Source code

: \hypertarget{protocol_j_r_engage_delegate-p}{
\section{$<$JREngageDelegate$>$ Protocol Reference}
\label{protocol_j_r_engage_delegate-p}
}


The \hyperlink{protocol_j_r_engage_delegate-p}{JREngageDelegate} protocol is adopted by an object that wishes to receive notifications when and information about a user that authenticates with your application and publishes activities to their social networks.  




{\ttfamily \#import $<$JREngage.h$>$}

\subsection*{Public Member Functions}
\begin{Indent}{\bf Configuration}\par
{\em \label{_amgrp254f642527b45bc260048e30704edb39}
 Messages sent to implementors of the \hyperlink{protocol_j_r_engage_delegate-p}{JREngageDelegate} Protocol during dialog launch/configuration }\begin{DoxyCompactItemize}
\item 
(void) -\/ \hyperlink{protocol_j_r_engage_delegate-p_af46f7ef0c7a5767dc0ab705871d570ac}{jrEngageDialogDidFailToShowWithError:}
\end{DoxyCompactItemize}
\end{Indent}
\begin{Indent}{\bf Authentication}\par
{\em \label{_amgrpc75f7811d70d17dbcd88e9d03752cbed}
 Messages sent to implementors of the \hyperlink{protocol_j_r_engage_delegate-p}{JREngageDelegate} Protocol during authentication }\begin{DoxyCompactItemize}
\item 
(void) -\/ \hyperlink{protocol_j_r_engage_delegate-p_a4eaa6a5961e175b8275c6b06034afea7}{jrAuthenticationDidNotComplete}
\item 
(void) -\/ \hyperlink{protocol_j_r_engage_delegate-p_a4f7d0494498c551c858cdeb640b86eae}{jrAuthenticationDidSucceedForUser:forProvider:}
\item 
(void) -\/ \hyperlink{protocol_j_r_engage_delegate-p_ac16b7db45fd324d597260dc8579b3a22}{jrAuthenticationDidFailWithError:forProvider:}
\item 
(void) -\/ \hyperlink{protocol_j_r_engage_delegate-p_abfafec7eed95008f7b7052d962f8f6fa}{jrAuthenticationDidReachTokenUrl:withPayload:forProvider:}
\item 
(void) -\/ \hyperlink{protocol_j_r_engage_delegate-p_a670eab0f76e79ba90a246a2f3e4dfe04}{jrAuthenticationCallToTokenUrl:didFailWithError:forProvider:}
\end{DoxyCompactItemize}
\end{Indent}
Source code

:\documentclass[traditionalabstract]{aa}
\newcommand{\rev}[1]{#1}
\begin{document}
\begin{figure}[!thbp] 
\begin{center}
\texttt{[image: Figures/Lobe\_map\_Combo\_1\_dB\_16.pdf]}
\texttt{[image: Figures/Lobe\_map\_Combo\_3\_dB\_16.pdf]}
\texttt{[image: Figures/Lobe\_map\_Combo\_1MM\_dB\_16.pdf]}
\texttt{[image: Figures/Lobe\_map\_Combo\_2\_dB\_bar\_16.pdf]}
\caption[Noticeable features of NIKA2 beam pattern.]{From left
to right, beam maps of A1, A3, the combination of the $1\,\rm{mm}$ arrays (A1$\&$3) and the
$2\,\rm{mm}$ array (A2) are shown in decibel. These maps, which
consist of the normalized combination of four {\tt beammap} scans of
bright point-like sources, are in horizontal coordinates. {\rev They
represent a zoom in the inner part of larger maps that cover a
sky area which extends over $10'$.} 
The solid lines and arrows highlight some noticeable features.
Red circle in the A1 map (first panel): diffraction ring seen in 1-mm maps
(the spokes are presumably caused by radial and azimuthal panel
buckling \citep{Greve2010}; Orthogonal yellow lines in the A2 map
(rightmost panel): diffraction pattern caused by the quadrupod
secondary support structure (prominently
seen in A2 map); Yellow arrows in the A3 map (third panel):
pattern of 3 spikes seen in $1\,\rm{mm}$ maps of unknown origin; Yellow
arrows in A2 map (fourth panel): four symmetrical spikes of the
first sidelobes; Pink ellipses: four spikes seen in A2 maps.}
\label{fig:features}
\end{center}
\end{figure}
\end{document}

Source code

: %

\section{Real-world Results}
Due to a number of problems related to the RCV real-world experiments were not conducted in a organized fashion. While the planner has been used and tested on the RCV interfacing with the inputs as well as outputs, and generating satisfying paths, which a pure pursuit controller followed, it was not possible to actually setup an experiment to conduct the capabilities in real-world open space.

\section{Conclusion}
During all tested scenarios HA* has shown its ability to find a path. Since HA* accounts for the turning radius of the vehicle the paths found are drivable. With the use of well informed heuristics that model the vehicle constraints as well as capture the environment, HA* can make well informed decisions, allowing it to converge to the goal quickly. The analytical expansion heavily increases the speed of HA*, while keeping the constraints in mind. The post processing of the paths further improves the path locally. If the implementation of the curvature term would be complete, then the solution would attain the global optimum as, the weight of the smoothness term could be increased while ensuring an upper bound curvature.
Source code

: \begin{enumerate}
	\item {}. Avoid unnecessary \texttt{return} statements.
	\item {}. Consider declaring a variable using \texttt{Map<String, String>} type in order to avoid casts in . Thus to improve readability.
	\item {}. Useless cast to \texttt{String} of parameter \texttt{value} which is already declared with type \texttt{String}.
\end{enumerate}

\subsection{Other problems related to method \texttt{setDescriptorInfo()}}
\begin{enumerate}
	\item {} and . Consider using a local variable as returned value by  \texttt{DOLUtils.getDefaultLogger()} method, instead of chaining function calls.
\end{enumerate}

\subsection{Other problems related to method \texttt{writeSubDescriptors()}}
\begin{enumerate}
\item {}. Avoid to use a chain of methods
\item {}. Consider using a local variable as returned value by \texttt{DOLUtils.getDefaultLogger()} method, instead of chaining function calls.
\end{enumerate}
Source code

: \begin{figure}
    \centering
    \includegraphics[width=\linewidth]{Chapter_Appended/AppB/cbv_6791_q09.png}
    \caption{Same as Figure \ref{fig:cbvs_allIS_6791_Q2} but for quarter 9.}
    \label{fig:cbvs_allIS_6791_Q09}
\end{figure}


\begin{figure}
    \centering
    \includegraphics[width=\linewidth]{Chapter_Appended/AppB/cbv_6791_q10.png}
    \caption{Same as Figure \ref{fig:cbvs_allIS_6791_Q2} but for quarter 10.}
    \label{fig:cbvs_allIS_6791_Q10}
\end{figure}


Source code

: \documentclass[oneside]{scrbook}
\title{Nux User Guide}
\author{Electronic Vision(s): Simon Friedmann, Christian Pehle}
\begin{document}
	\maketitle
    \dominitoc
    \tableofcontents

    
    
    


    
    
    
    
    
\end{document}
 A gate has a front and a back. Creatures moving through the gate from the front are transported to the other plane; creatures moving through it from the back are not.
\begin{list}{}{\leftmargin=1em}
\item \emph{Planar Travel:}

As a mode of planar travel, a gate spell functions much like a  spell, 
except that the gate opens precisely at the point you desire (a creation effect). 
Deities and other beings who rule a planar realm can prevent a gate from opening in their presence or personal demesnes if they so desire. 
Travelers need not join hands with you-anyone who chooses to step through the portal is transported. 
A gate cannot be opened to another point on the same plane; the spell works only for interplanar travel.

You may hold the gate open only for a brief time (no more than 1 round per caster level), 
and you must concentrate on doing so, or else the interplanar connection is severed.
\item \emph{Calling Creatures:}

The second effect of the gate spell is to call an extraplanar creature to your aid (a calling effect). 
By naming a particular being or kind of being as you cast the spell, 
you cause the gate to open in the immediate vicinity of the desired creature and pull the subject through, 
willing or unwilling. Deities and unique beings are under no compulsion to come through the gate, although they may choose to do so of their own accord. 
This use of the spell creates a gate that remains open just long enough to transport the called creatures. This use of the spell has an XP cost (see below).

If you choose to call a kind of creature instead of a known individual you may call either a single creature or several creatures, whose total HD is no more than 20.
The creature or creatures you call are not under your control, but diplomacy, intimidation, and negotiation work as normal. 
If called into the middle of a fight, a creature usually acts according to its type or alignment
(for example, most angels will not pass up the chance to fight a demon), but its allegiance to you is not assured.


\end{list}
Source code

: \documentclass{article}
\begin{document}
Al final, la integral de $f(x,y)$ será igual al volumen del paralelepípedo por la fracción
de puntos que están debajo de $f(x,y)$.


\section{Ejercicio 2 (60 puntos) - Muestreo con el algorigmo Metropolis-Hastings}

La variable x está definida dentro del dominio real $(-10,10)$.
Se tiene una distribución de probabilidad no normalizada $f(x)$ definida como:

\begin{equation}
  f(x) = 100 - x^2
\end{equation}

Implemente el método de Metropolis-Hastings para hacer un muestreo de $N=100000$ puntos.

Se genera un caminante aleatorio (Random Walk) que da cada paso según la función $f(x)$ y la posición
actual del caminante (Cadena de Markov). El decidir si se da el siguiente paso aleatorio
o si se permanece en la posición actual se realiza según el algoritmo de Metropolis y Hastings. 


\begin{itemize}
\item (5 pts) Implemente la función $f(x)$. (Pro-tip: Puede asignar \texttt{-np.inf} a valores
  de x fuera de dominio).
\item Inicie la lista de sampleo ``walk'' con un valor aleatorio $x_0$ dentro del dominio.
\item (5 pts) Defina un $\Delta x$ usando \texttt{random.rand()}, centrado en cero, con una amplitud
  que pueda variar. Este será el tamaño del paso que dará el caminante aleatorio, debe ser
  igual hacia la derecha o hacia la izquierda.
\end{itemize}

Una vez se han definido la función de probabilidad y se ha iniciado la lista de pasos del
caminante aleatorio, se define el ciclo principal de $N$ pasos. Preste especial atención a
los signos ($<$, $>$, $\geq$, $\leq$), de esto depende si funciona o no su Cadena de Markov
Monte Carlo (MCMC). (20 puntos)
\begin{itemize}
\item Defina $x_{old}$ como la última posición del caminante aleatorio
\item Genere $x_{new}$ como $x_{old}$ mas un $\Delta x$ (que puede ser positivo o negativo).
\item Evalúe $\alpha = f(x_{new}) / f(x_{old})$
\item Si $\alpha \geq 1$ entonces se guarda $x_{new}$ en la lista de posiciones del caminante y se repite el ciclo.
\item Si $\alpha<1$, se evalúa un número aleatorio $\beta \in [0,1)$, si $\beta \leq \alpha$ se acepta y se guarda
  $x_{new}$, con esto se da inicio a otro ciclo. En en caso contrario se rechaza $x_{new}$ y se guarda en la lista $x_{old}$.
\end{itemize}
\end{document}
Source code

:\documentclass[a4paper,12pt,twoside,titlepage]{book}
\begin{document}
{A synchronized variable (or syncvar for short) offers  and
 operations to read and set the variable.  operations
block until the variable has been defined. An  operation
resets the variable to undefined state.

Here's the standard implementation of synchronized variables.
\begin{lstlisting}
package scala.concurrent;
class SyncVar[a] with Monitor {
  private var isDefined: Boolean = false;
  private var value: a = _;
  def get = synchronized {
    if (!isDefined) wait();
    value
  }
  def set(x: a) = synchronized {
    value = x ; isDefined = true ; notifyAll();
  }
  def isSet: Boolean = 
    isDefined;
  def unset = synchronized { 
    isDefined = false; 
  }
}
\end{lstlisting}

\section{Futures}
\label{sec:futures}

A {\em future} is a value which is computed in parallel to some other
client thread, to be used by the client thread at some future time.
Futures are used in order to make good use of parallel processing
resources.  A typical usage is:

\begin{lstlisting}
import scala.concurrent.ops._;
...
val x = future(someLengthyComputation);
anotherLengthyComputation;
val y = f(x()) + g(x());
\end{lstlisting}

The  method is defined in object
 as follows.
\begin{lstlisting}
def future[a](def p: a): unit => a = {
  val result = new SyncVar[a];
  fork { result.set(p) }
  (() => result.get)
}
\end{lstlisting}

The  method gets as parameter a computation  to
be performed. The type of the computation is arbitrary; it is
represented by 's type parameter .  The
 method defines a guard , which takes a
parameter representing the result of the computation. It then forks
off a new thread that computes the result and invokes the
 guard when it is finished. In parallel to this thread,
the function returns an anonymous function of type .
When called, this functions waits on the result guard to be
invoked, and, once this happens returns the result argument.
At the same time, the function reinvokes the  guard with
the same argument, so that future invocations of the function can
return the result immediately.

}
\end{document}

- **Required action**
Using the listing above, print the line containing "the function returns" and every line after it exactly, up to and including the last.

- **Solution for this task**
the function returns an anonymous function of type .
When called, this functions waits on the result guard to be
invoked, and, once this happens returns the result argument.
At the same time, the function reinvokes the  guard with
the same argument, so that future invocations of the function can
return the result immediately.

}
\end{document}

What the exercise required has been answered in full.